» **Your assignment**
In the entries below, find the line with "double_click(55, 130)", then set it down exactly along with each line after it to the end, skipping any pictures.

Stored data entries:
━━━━━━━━━━━━━━━━

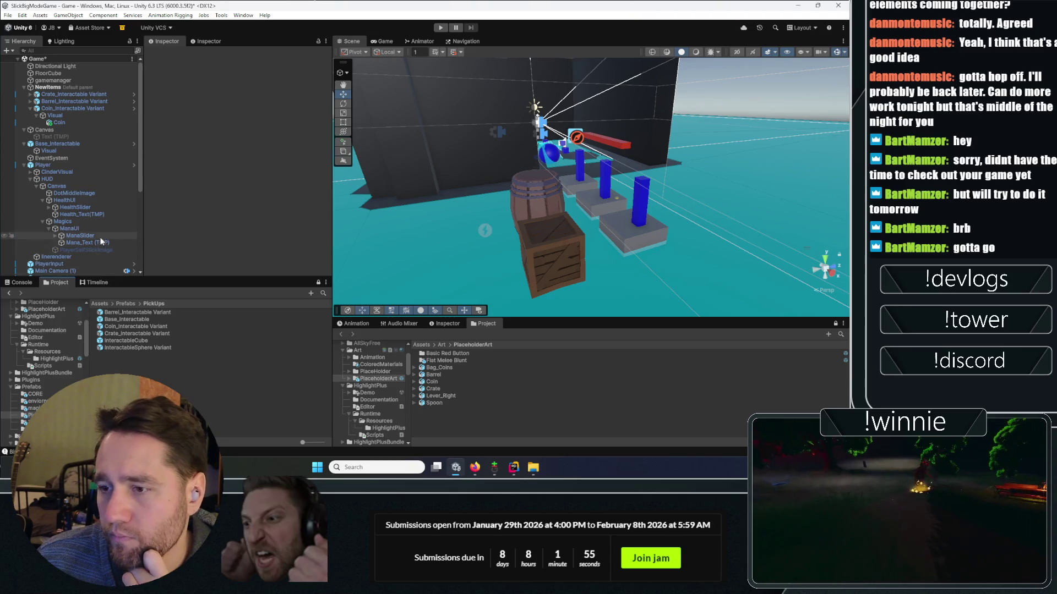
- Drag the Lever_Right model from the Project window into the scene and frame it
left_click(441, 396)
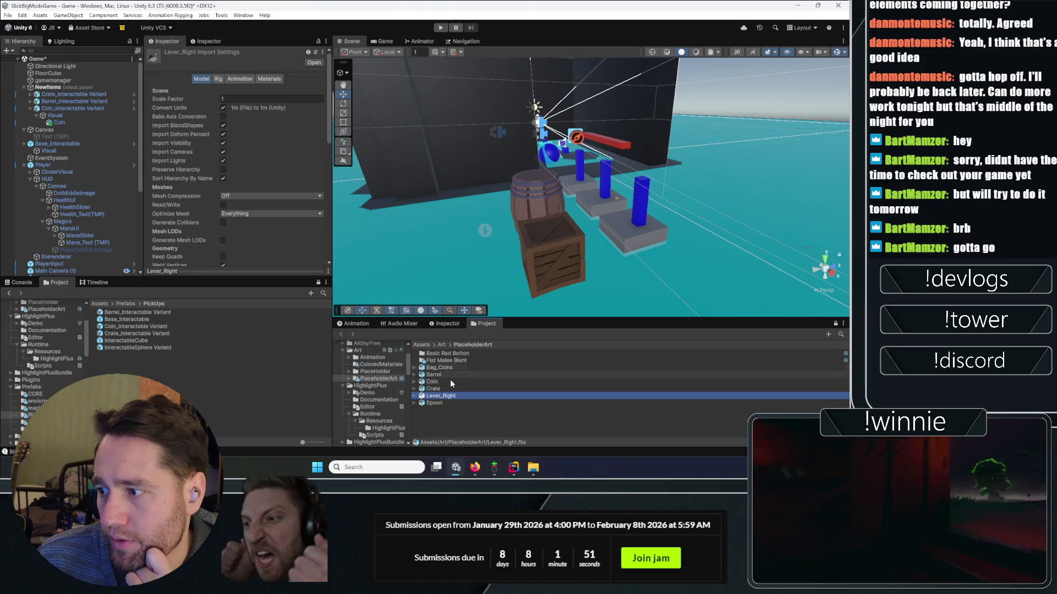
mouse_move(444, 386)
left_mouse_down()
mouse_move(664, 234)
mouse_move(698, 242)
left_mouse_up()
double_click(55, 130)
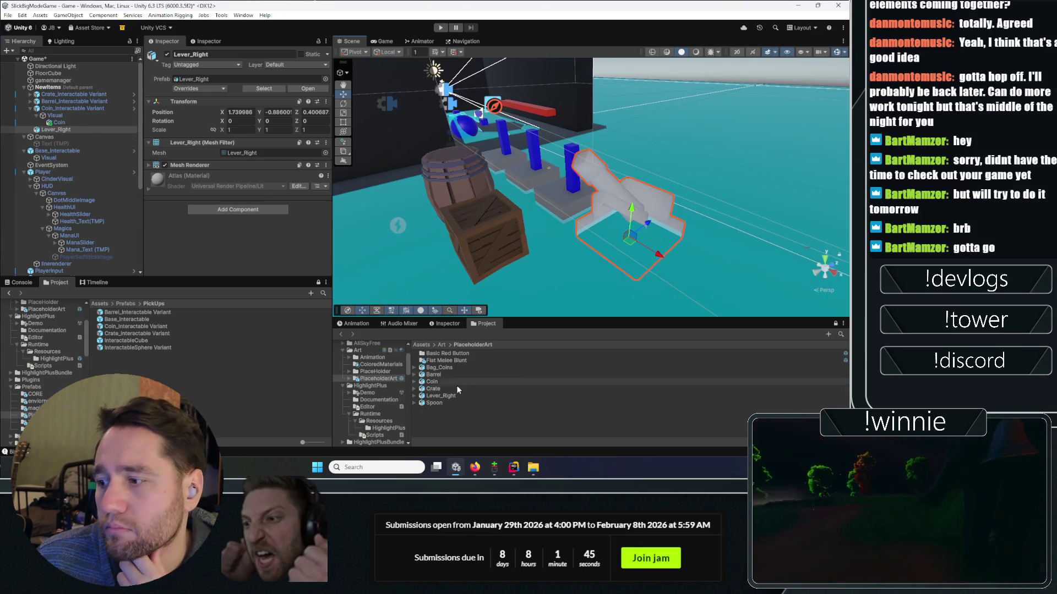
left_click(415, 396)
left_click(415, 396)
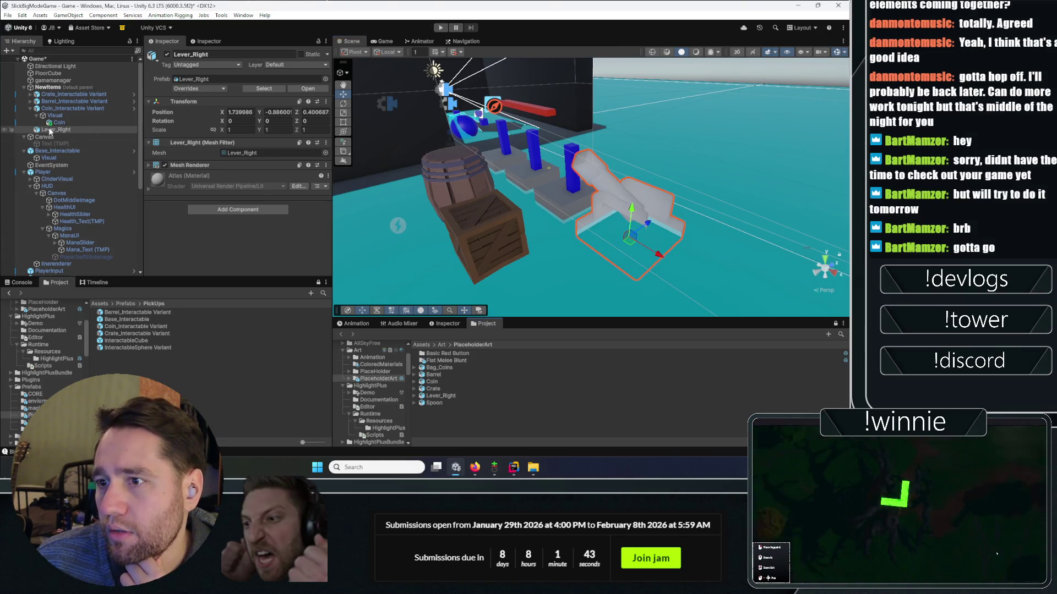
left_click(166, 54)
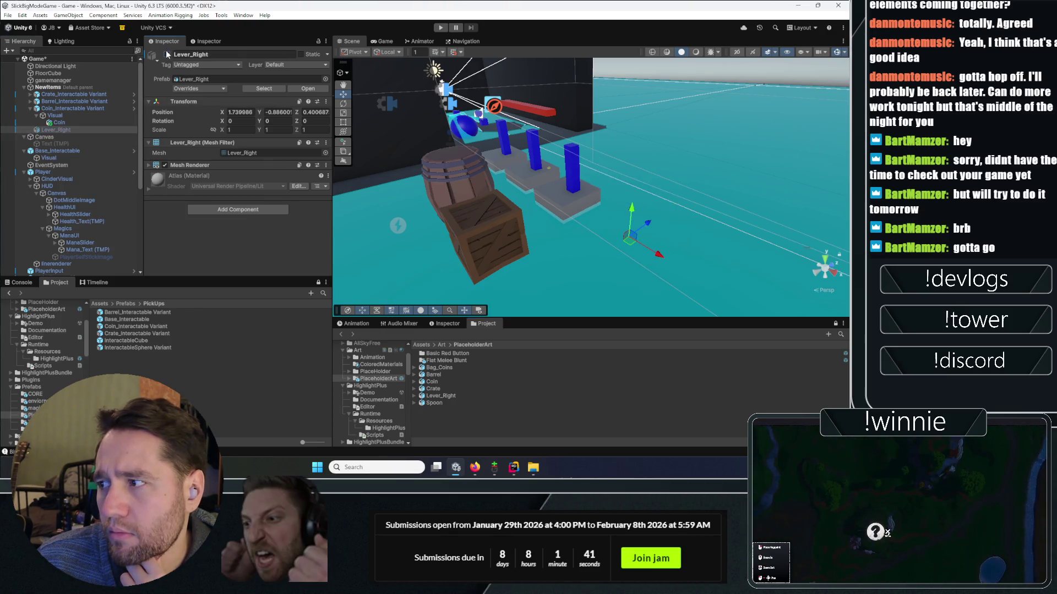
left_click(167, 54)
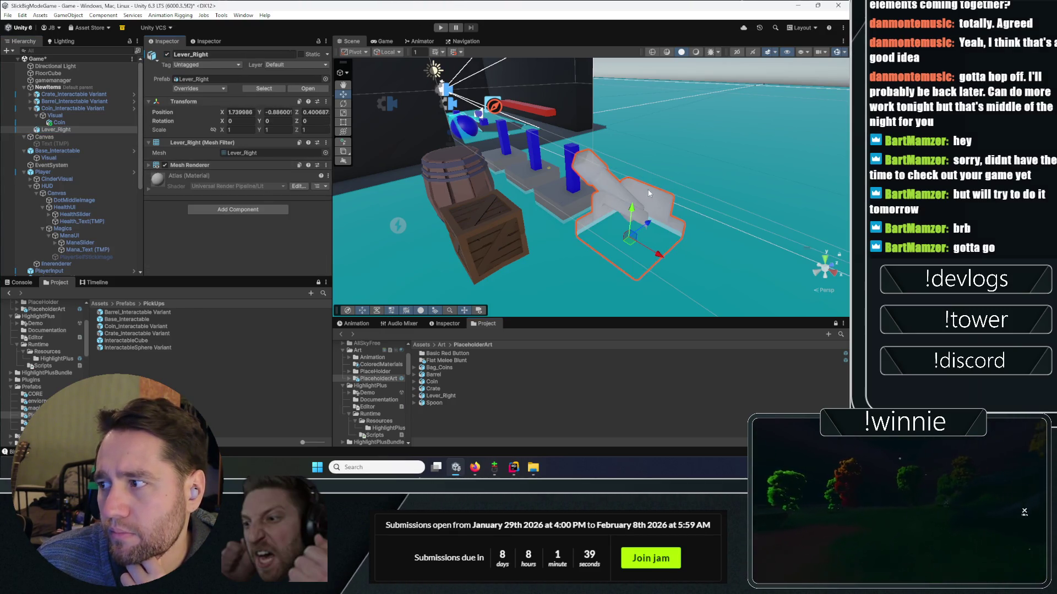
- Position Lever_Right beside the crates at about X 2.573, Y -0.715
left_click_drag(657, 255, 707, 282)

━━━━━━━━━━━━━━━━

» **Your response**
double_click(55, 130)
left_click(415, 396)
left_click(415, 396)
left_click(166, 54)
left_click(167, 54)
- Position Lever_Right beside the crates at about X 2.573, Y -0.715
left_click_drag(657, 255, 707, 282)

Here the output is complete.